After a check at 6 months my results were as follows:
Viral load remains undetectable, CD4 now up to 670 (28%). Biochemistry is normal with lipids still low normal - cholesterol 4.4 and triglycerides 1.2.
My specialist is very happy with these results and says I am doing well.
I have only ever missed one dose due to the airlines losing my luggage (lesson learned!) but I believe this wouldn't have any adverse effect missing this one dose.
Trouble is, it all seems *TOO* easy! HIV? Not a problem! I can control it! Going to die? No! I keep reading I have a normal life expectancy now.
I have no side-effects whatsoever. For me, taking these 2 pills every night is like taking vitamin pills. I hardly even think of being HIV positive these days.
As these meds seem to be working, and I have no side effects, just how long can I keep taking them? 2 years? 5 years? 10 years? More?
I'm only 36, so I guess I have (hopefully) another 40 years of HIV medications ahead of me if all goes well.
Is there any reason the meds would stop working or I would become resistant or something?
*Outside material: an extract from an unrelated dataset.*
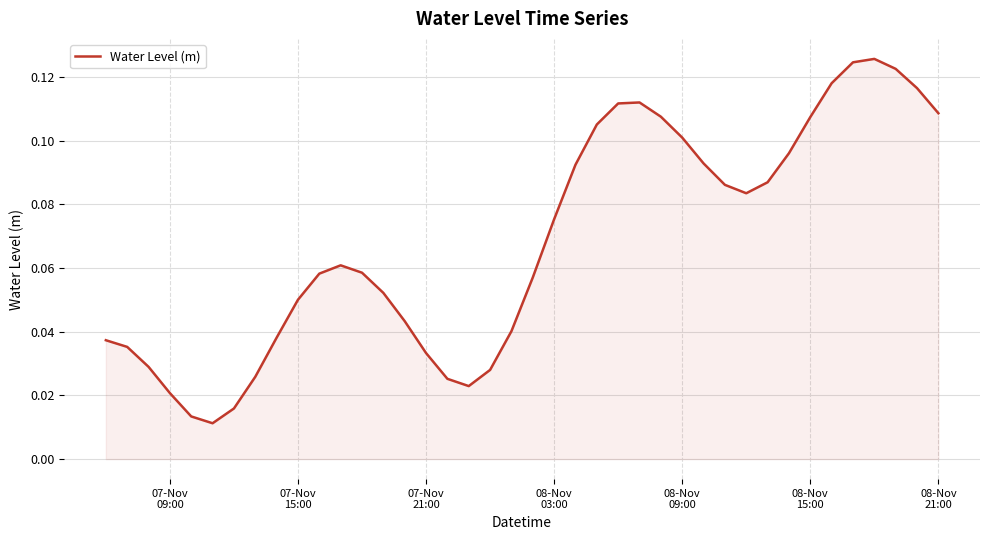

Reading right to left, transcribe all the data shown in this chart.

0.1	0.1	0.1	0.1	0.1	0.1	0.1	0.1	0.1	0.1	0.1	0.1	0.1	0.1	0.1	0.1	0.1	0.1	0.1	0.1	0.0	0.0	0.0	0.0	0.0	0.0	0.1	0.1	0.1	0.1	0.1	0.0	0.0	0.0	0.0	0.0	0.0	0.0	0.0	0.0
This regimen seems to be working just fine for me, so is there *ANY* reason it would fail in the future??
My life just seems so "normal" now. Can I really keep going like this for years with no complications? Like I said, it just seems too easy, and that's got me worried.
Am I being silly?
Finally, I don't drink a lot of alcohol and I don't take recreational drugs. I do smoke however. I really want to quit. I have tried cold turkey, patches etc but nothing seems to work.
I have heard about a drug called CHAMPIX. Would taking this have any bad reaction to my HIV meds or psychological status?
Many thanks again, Dr Ben, and let me buy you a cold Aussie beer next time you come back here! You're always welcome.
Response from Dr. Young
Dear AG, thanks for your post from 'Oz and for sharing your very positive experiences with medications.
You're not being silly at all. Your's is not an uncommon experience-- medications can be very well tolerated and convenient to take. So long as you continue to have access to- and take your medications, I'd see no reason why they won't work for many, many years to come. The possible caveat is superinfection with a drug resistant virus (which is why I continue to recommend safe sex for my patients who are taking HIV medications).
For my patients like you who seem to have conquered the medications fear, loathing and side effect thing, we're now focusing a lot of attention on other preventive medicine strategies. To this extent, the next big health risk for many (like you) is smoking-related disease. We've had very good luck using Champix (Chantix, here in the US) to help with tobacco cessation.